Using image-analyzing interferometry, the thickness profile, in the range of $δ0$ (adsorbed thickness) $<δ<3μm$⁠, at the leading edge of a moving ultrathin film with phase change, was measured for a mixture of pentane-octane and compared to that of pure pentane. An improved data-analysis procedure was used to enhance the use of the measured thickness profile. There were significant differences between these two systems, demonstrating the presence of large Marangoni interfacial shear stresses with the mixture. A control volume model was developed to evaluate the differences between the pure fluid and the mixture. The disjoining pressure at the leading edge was found to control fluid flow in the evaporating pure system. However, due to Marangoni stresses, the effect of disjoining pressure on the mixture was found to be small at steady state for the fluxes studied.
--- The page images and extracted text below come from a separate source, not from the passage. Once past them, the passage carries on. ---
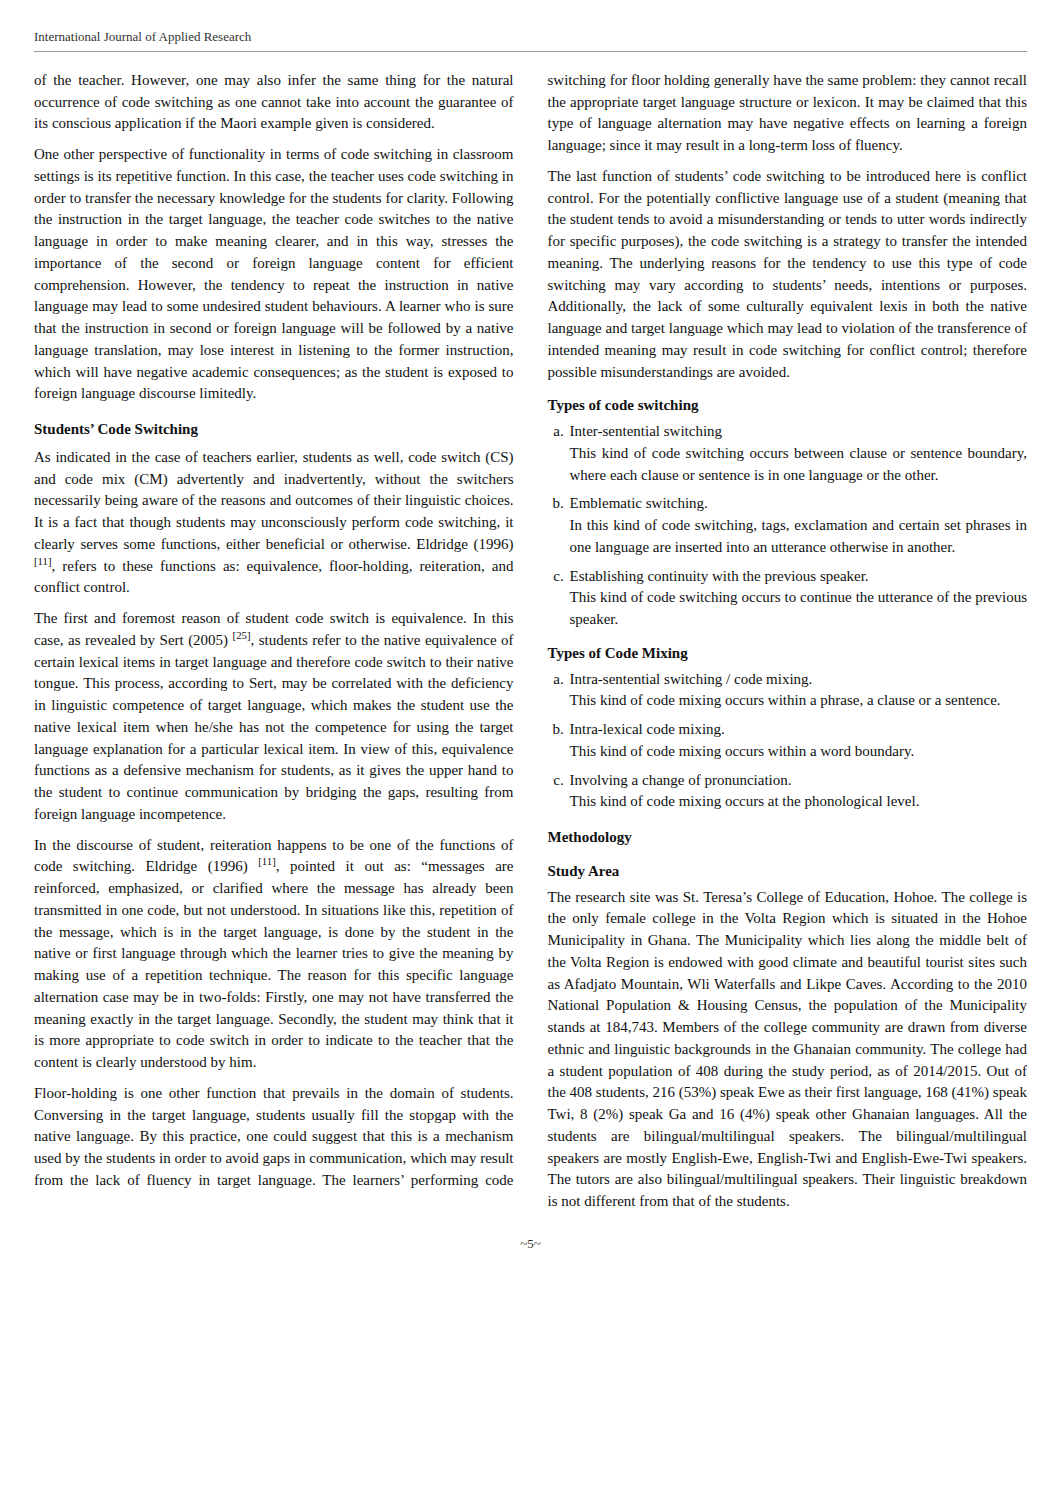International Journal of Applied Research
of the teacher. However, one may also infer the same thing for the natural occurrence of code switching as one cannot take into account the guarantee of its conscious application if the Maori example given is considered.
One other perspective of functionality in terms of code switching in classroom settings is its repetitive function. In this case, the teacher uses code switching in order to transfer the necessary knowledge for the students for clarity. Following the instruction in the target language, the teacher code switches to the native language in order to make meaning clearer, and in this way, stresses the importance of the second or foreign language content for efficient comprehension. However, the tendency to repeat the instruction in native language may lead to some undesired student behaviours. A learner who is sure that the instruction in second or foreign language will be followed by a native language translation, may lose interest in listening to the former instruction, which will have negative academic consequences; as the student is exposed to foreign language discourse limitedly.
Students’ Code Switching
As indicated in the case of teachers earlier, students as well, code switch (CS) and code mix (CM) advertently and inadvertently, without the switchers necessarily being aware of the reasons and outcomes of their linguistic choices. It is a fact that though students may unconsciously perform code switching, it clearly serves some functions, either beneficial or otherwise. Eldridge (1996) [11], refers to these functions as: equivalence, floor-holding, reiteration, and conflict control.
The first and foremost reason of student code switch is equivalence. In this case, as revealed by Sert (2005) [25], students refer to the native equivalence of certain lexical items in target language and therefore code switch to their native tongue. This process, according to Sert, may be correlated with the deficiency in linguistic competence of target language, which makes the student use the native lexical item when he/she has not the competence for using the target language explanation for a particular lexical item. In view of this, equivalence functions as a defensive mechanism for students, as it gives the upper hand to the student to continue communication by bridging the gaps, resulting from foreign language incompetence.
In the discourse of student, reiteration happens to be one of the functions of code switching. Eldridge (1996) [11], pointed it out as: “messages are reinforced, emphasized, or clarified where the message has already been transmitted in one code, but not understood. In situations like this, repetition of the message, which is in the target language, is done by the student in the native or first language through which the learner tries to give the meaning by making use of a repetition technique. The reason for this specific language alternation case may be in two-folds: Firstly, one may not have transferred the meaning exactly in the target language. Secondly, the student may think that it is more appropriate to code switch in order to indicate to the teacher that the content is clearly understood by him.
Floor-holding is one other function that prevails in the domain of students. Conversing in the target language, students usually fill the stopgap with the native language. By this practice, one could suggest that this is a mechanism used by the students in order to avoid gaps in communication, which may result from the lack of fluency in target language. The learners’ performing code switching for floor holding generally have the same problem: they cannot recall the appropriate target language structure or lexicon. It may be claimed that this type of language alternation may have negative effects on learning a foreign language; since it may result in a long-term loss of fluency.
The last function of students’ code switching to be introduced here is conflict control. For the potentially conflictive language use of a student (meaning that the student tends to avoid a misunderstanding or tends to utter words indirectly for specific purposes), the code switching is a strategy to transfer the intended meaning. The underlying reasons for the tendency to use this type of code switching may vary according to students’ needs, intentions or purposes. Additionally, the lack of some culturally equivalent lexis in both the native language and target language which may lead to violation of the transference of intended meaning may result in code switching for conflict control; therefore possible misunderstandings are avoided.
Types of code switching
Inter-sentential switching
This kind of code switching occurs between clause or sentence boundary, where each clause or sentence is in one language or the other.
Emblematic switching.
In this kind of code switching, tags, exclamation and certain set phrases in one language are inserted into an utterance otherwise in another.
Establishing continuity with the previous speaker.
This kind of code switching occurs to continue the utterance of the previous speaker.
Types of Code Mixing
Intra-sentential switching / code mixing.
This kind of code mixing occurs within a phrase, a clause or a sentence.
Intra-lexical code mixing.
This kind of code mixing occurs within a word boundary.
Involving a change of pronunciation.
This kind of code mixing occurs at the phonological level.
Methodology
Study Area
The research site was St. Teresa’s College of Education, Hohoe. The college is the only female college in the Volta Region which is situated in the Hohoe Municipality in Ghana. The Municipality which lies along the middle belt of the Volta Region is endowed with good climate and beautiful tourist sites such as Afadjato Mountain, Wli Waterfalls and Likpe Caves. According to the 2010 National Population & Housing Census, the population of the Municipality stands at 184,743. Members of the college community are drawn from diverse ethnic and linguistic backgrounds in the Ghanaian community. The college had a student population of 408 during the study period, as of 2014/2015. Out of the 408 students, 216 (53%) speak Ewe as their first language, 168 (41%) speak Twi, 8 (2%) speak Ga and 16 (4%) speak other Ghanaian languages. All the students are bilingual/multilingual speakers. The bilingual/multilingual speakers are mostly English-Ewe, English-Twi and English-Ewe-Twi speakers. The tutors are also bilingual/multilingual speakers. Their linguistic breakdown is not different from that of the students.
~5~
With an upstream bulk mixture of 2% octane and 98% pentane, a shear stress due to the gradient of the liquid-vapor interfacial surface tension resulting from distillation controlled fluid flow in the contact line region. The average curvature of the evaporating pseudo-steady state pure system was significantly larger (smaller length and larger apparent contact angle at $δ=0.1μm$⁠) than the isothermal value, whereas the reverse occurred for the mixture. Using a continuum model, a comparison of numerically obtained Marangoni stresses and local evaporative heat flux profiles between the two systems was also made.